» **Required tasks**:
1) List every person named in the film reviews.
2) Carry on the film reviews from the point where they stop.

» **Selected excerpt**:
Carried with dreamy intelligence by Lola Kirke as a put-upon skivvy to Zoë Kravitz’s starlet, gradually entangled in Hollywood malice and murder, it’s snakingly plotted but ultimately an airy, spell-casting mood piece. The film’s black-velvet-and-neon atmospherics would work best in the enveloping darkness of a theatre, so at least turn the lights low while you Netflix it.
No British distributor took the bait, so I’m glad the streaming company has given it a home – but it’s another shot of pure cinema that may escape your notice beneath the heavily promoted carousel of Queer Eye and Unbreakable Kimmy Schmidt. If social media chatter is any barometer, the Netflix original film to most crack the public consciousness in recent months – the bright, slight, poppy romantic comedy Set It Up – is the one that they’ve promoted more like a sitcom than a movie. Wading past the back-and-forth of industry debate, Netflix could be a great ally to embattled arthouse cinema, but the time has come for them to give it a marquee.
New to streaming & DVD this week
You Were Never Really Here
(StudioCanal, 15)
Speaking of the year’s best so far, Lynne Ramsay’s lean, mean hitman thriller is way up on the list. What could be pure pulp fiction is given shiver-inducing psychological complexity by Ramsay and a magnificent Joaquin Phoenix.

(Page-level text extractions)

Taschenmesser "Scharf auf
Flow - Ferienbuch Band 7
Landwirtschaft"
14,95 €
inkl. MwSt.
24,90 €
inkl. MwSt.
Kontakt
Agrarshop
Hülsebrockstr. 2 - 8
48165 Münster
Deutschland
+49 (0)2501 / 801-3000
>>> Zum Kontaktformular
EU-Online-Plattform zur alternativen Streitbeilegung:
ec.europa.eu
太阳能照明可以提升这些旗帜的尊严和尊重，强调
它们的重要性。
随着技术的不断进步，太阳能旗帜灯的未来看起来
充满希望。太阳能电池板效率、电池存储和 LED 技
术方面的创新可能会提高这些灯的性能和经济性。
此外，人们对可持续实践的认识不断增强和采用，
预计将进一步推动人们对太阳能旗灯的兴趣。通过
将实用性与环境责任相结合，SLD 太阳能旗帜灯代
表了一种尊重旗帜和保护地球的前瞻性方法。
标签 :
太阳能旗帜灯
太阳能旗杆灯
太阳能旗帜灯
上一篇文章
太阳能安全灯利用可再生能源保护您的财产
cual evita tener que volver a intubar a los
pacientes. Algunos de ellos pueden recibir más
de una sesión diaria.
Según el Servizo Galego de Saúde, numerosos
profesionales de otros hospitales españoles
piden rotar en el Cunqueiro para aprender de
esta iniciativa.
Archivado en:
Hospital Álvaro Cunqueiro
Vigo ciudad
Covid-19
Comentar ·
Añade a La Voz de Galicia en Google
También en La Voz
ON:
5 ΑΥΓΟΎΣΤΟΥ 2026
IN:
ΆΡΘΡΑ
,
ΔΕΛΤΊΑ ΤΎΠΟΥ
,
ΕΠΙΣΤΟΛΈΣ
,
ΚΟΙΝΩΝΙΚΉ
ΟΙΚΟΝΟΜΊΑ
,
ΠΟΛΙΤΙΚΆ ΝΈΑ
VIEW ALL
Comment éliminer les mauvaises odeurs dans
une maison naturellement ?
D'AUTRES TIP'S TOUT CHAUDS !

» **Results for the exercise**:
1) Lola Kirke, Zoë Kravitz, Lynne Ramsay, Joaquin Phoenix

2)
Lady Bird
(Universal, 15)
And save a spot for Greta Gerwig’s pitch-perfect, Oscar-nominated coming-of-age story, which works a wealth of social, sexual and economic anxiety into subject matter rarely treated with such delicacy or gravity.
The Shape of Water
(Fox, 15)
The further we get away from the best picture Oscar triumph for Guillermo del Toro’s seductive, floating hybrid of monster movie, romantic melodrama and cold war potboiler, the more gloriously, surprisingly eccentric it is going to look.
I, Tonya
(eOne, 15)
Forget the awards haul for Allison Janney’s one-note mom-gorgon: the keeper in Craig Gillespie’s kinetic, morally slippery interpretation of the Tonya Harding scandal is Margot Robbie’s gutsy, hell-for-pleather turn as the disgraced figure skater.